(Data items)

--------

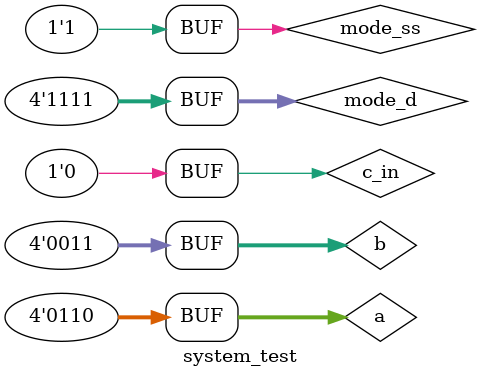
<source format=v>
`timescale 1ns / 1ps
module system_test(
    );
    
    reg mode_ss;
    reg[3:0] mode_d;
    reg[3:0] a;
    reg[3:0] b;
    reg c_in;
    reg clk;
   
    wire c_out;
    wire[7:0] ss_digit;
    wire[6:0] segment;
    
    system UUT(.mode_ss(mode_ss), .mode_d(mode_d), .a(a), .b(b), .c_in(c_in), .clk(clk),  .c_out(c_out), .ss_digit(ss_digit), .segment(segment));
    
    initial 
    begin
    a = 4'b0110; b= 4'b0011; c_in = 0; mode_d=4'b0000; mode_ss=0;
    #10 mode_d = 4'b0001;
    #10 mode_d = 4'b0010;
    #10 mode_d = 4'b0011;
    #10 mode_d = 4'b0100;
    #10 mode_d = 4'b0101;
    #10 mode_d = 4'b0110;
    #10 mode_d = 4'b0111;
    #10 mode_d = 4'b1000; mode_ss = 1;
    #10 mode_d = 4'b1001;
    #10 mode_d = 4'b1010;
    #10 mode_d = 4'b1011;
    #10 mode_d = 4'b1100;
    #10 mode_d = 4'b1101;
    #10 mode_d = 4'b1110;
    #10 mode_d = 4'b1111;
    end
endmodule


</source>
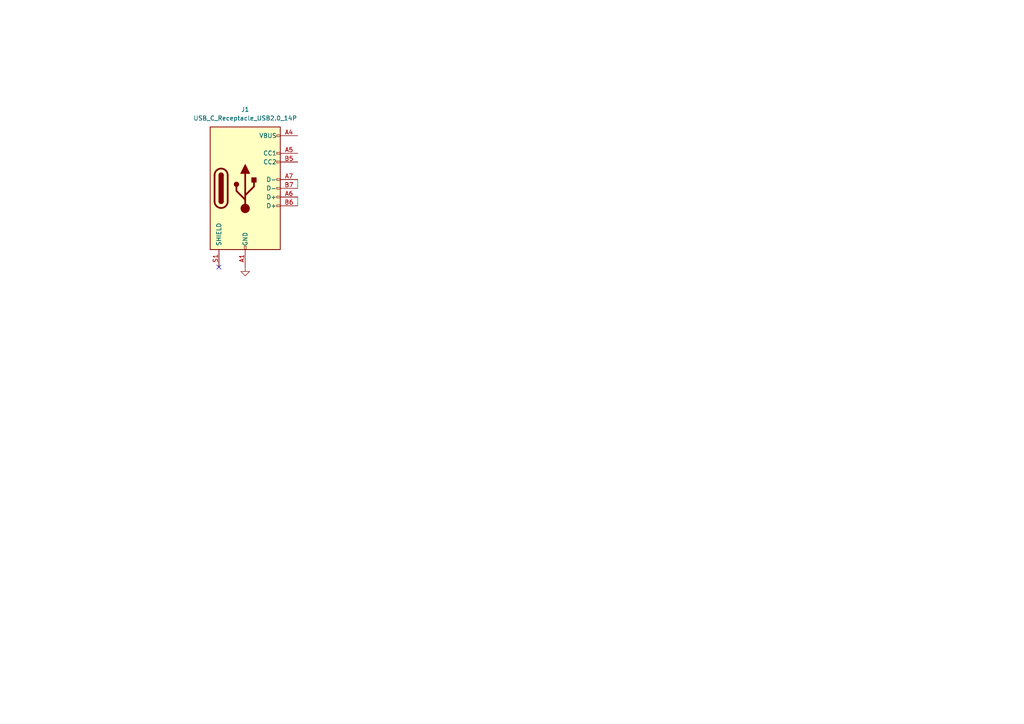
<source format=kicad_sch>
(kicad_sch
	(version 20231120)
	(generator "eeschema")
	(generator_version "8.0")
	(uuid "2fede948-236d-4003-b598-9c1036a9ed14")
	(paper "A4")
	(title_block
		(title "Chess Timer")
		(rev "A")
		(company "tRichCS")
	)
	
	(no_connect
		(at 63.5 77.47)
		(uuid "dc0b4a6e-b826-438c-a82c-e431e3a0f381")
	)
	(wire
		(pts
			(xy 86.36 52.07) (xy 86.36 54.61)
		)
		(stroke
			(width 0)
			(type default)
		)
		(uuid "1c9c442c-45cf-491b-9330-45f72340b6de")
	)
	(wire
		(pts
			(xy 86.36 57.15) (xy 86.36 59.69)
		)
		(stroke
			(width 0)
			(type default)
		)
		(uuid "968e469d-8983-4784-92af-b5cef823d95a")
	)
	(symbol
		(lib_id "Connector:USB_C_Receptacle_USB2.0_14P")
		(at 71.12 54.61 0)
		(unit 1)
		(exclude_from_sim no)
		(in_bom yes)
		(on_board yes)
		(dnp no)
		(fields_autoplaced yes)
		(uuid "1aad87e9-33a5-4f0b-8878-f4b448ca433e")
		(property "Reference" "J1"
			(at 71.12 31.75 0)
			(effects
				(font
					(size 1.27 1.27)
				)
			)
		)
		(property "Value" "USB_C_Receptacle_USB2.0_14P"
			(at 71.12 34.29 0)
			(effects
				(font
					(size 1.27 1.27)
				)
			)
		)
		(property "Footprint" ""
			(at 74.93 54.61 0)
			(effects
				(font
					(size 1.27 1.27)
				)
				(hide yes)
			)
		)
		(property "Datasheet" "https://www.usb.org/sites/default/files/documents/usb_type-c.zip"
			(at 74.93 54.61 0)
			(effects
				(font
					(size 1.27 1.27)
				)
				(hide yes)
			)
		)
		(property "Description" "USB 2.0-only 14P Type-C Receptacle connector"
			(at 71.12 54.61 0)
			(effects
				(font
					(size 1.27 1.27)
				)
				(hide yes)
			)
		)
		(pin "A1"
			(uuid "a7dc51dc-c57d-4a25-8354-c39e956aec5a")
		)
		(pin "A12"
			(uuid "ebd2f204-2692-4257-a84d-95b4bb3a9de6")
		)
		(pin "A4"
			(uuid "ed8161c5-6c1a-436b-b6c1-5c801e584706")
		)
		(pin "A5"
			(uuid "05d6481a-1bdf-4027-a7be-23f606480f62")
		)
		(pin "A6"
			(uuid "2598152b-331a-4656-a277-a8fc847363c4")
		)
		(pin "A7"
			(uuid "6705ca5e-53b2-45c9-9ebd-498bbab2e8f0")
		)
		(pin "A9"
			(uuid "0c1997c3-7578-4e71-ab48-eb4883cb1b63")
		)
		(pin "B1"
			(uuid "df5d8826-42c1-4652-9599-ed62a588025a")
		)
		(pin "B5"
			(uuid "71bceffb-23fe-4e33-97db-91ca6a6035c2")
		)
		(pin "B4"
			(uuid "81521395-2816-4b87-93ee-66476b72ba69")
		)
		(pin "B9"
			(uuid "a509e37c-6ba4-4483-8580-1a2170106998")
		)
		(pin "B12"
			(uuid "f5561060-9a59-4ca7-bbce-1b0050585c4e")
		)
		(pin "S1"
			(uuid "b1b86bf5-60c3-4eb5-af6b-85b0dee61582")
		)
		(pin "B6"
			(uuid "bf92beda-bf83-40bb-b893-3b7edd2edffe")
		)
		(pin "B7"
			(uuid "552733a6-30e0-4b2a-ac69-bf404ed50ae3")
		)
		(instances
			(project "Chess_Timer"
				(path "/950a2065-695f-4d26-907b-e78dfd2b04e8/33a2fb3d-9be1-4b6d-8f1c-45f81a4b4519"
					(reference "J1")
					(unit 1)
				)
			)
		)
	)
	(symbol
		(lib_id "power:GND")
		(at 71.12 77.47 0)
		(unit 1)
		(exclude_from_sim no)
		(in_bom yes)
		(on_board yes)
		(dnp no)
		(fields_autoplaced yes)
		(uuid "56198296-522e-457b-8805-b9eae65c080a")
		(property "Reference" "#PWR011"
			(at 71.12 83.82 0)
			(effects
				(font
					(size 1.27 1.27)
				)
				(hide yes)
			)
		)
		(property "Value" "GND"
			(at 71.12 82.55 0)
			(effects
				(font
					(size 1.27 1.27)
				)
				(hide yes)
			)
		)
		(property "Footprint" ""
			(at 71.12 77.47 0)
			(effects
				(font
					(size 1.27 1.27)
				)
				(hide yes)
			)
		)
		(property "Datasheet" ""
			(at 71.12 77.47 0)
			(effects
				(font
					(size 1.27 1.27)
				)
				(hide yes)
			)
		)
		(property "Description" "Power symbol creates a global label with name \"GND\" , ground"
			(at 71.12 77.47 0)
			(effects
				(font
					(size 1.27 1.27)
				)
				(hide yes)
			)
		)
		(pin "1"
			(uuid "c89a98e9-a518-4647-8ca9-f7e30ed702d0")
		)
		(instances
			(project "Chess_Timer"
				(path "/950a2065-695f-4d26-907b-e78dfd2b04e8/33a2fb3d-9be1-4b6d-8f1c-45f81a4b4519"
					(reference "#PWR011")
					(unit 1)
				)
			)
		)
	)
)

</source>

--------

**PROBLEM DETAILS**
Hand back the records above exactly as they are, pictures excluded.

**FINISHED EXERCISE**
<source format=v>
`timescale 1ns / 1ps
module system_test(
    );
    
    reg mode_ss;
    reg[3:0] mode_d;
    reg[3:0] a;
    reg[3:0] b;
    reg c_in;
    reg clk;
   
    wire c_out;
    wire[7:0] ss_digit;
    wire[6:0] segment;
    
    system UUT(.mode_ss(mode_ss), .mode_d(mode_d), .a(a), .b(b), .c_in(c_in), .clk(clk),  .c_out(c_out), .ss_digit(ss_digit), .segment(segment));
    
    initial 
    begin
    a = 4'b0110; b= 4'b0011; c_in = 0; mode_d=4'b0000; mode_ss=0;
    #10 mode_d = 4'b0001;
    #10 mode_d = 4'b0010;
    #10 mode_d = 4'b0011;
    #10 mode_d = 4'b0100;
    #10 mode_d = 4'b0101;
    #10 mode_d = 4'b0110;
    #10 mode_d = 4'b0111;
    #10 mode_d = 4'b1000; mode_ss = 1;
    #10 mode_d = 4'b1001;
    #10 mode_d = 4'b1010;
    #10 mode_d = 4'b1011;
    #10 mode_d = 4'b1100;
    #10 mode_d = 4'b1101;
    #10 mode_d = 4'b1110;
    #10 mode_d = 4'b1111;
    end
endmodule


</source>
<source format=kicad_sch>
(kicad_sch
	(version 20231120)
	(generator "eeschema")
	(generator_version "8.0")
	(uuid "2fede948-236d-4003-b598-9c1036a9ed14")
	(paper "A4")
	(title_block
		(title "Chess Timer")
		(rev "A")
		(company "tRichCS")
	)
	
	(no_connect
		(at 63.5 77.47)
		(uuid "dc0b4a6e-b826-438c-a82c-e431e3a0f381")
	)
	(wire
		(pts
			(xy 86.36 52.07) (xy 86.36 54.61)
		)
		(stroke
			(width 0)
			(type default)
		)
		(uuid "1c9c442c-45cf-491b-9330-45f72340b6de")
	)
	(wire
		(pts
			(xy 86.36 57.15) (xy 86.36 59.69)
		)
		(stroke
			(width 0)
			(type default)
		)
		(uuid "968e469d-8983-4784-92af-b5cef823d95a")
	)
	(symbol
		(lib_id "Connector:USB_C_Receptacle_USB2.0_14P")
		(at 71.12 54.61 0)
		(unit 1)
		(exclude_from_sim no)
		(in_bom yes)
		(on_board yes)
		(dnp no)
		(fields_autoplaced yes)
		(uuid "1aad87e9-33a5-4f0b-8878-f4b448ca433e")
		(property "Reference" "J1"
			(at 71.12 31.75 0)
			(effects
				(font
					(size 1.27 1.27)
				)
			)
		)
		(property "Value" "USB_C_Receptacle_USB2.0_14P"
			(at 71.12 34.29 0)
			(effects
				(font
					(size 1.27 1.27)
				)
			)
		)
		(property "Footprint" ""
			(at 74.93 54.61 0)
			(effects
				(font
					(size 1.27 1.27)
				)
				(hide yes)
			)
		)
		(property "Datasheet" "https://www.usb.org/sites/default/files/documents/usb_type-c.zip"
			(at 74.93 54.61 0)
			(effects
				(font
					(size 1.27 1.27)
				)
				(hide yes)
			)
		)
		(property "Description" "USB 2.0-only 14P Type-C Receptacle connector"
			(at 71.12 54.61 0)
			(effects
				(font
					(size 1.27 1.27)
				)
				(hide yes)
			)
		)
		(pin "A1"
			(uuid "a7dc51dc-c57d-4a25-8354-c39e956aec5a")
		)
		(pin "A12"
			(uuid "ebd2f204-2692-4257-a84d-95b4bb3a9de6")
		)
		(pin "A4"
			(uuid "ed8161c5-6c1a-436b-b6c1-5c801e584706")
		)
		(pin "A5"
			(uuid "05d6481a-1bdf-4027-a7be-23f606480f62")
		)
		(pin "A6"
			(uuid "2598152b-331a-4656-a277-a8fc847363c4")
		)
		(pin "A7"
			(uuid "6705ca5e-53b2-45c9-9ebd-498bbab2e8f0")
		)
		(pin "A9"
			(uuid "0c1997c3-7578-4e71-ab48-eb4883cb1b63")
		)
		(pin "B1"
			(uuid "df5d8826-42c1-4652-9599-ed62a588025a")
		)
		(pin "B5"
			(uuid "71bceffb-23fe-4e33-97db-91ca6a6035c2")
		)
		(pin "B4"
			(uuid "81521395-2816-4b87-93ee-66476b72ba69")
		)
		(pin "B9"
			(uuid "a509e37c-6ba4-4483-8580-1a2170106998")
		)
		(pin "B12"
			(uuid "f5561060-9a59-4ca7-bbce-1b0050585c4e")
		)
		(pin "S1"
			(uuid "b1b86bf5-60c3-4eb5-af6b-85b0dee61582")
		)
		(pin "B6"
			(uuid "bf92beda-bf83-40bb-b893-3b7edd2edffe")
		)
		(pin "B7"
			(uuid "552733a6-30e0-4b2a-ac69-bf404ed50ae3")
		)
		(instances
			(project "Chess_Timer"
				(path "/950a2065-695f-4d26-907b-e78dfd2b04e8/33a2fb3d-9be1-4b6d-8f1c-45f81a4b4519"
					(reference "J1")
					(unit 1)
				)
			)
		)
	)
	(symbol
		(lib_id "power:GND")
		(at 71.12 77.47 0)
		(unit 1)
		(exclude_from_sim no)
		(in_bom yes)
		(on_board yes)
		(dnp no)
		(fields_autoplaced yes)
		(uuid "56198296-522e-457b-8805-b9eae65c080a")
		(property "Reference" "#PWR011"
			(at 71.12 83.82 0)
			(effects
				(font
					(size 1.27 1.27)
				)
				(hide yes)
			)
		)
		(property "Value" "GND"
			(at 71.12 82.55 0)
			(effects
				(font
					(size 1.27 1.27)
				)
				(hide yes)
			)
		)
		(property "Footprint" ""
			(at 71.12 77.47 0)
			(effects
				(font
					(size 1.27 1.27)
				)
				(hide yes)
			)
		)
		(property "Datasheet" ""
			(at 71.12 77.47 0)
			(effects
				(font
					(size 1.27 1.27)
				)
				(hide yes)
			)
		)
		(property "Description" "Power symbol creates a global label with name \"GND\" , ground"
			(at 71.12 77.47 0)
			(effects
				(font
					(size 1.27 1.27)
				)
				(hide yes)
			)
		)
		(pin "1"
			(uuid "c89a98e9-a518-4647-8ca9-f7e30ed702d0")
		)
		(instances
			(project "Chess_Timer"
				(path "/950a2065-695f-4d26-907b-e78dfd2b04e8/33a2fb3d-9be1-4b6d-8f1c-45f81a4b4519"
					(reference "#PWR011")
					(unit 1)
				)
			)
		)
	)
)

</source>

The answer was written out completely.